*Exercise aim*. Please reproduce the records verbatim from the start up to and including the line with "Einwilligung in die".

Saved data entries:
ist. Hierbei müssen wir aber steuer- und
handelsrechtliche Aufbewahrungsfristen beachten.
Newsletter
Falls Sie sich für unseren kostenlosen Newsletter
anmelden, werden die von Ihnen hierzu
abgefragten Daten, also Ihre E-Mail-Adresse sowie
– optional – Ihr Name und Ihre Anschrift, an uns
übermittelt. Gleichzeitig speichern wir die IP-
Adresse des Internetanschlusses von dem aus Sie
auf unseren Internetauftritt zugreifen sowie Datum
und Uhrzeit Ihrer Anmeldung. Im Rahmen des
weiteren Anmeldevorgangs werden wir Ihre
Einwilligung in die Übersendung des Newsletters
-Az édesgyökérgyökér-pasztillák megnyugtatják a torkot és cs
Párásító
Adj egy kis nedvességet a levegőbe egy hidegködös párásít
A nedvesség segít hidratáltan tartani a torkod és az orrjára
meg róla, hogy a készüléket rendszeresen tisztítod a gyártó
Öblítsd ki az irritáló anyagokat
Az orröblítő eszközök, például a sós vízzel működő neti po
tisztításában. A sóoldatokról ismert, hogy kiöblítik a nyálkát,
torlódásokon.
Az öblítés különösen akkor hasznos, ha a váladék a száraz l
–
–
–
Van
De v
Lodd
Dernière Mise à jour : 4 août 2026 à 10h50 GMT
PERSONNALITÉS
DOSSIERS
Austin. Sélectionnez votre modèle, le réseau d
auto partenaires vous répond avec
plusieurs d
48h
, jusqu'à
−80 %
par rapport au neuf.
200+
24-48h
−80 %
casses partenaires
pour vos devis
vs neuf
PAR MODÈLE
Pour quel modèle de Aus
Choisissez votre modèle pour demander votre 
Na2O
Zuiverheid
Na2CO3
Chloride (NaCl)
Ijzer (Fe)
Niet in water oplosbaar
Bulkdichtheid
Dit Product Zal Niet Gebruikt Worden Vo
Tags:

*Solution below*.
ist. Hierbei müssen wir aber steuer- und
handelsrechtliche Aufbewahrungsfristen beachten.
Newsletter
Falls Sie sich für unseren kostenlosen Newsletter
anmelden, werden die von Ihnen hierzu
abgefragten Daten, also Ihre E-Mail-Adresse sowie
– optional – Ihr Name und Ihre Anschrift, an uns
übermittelt. Gleichzeitig speichern wir die IP-
Adresse des Internetanschlusses von dem aus Sie
auf unseren Internetauftritt zugreifen sowie Datum
und Uhrzeit Ihrer Anmeldung. Im Rahmen des
weiteren Anmeldevorgangs werden wir Ihre
Einwilligung in die Übersendung des Newsletters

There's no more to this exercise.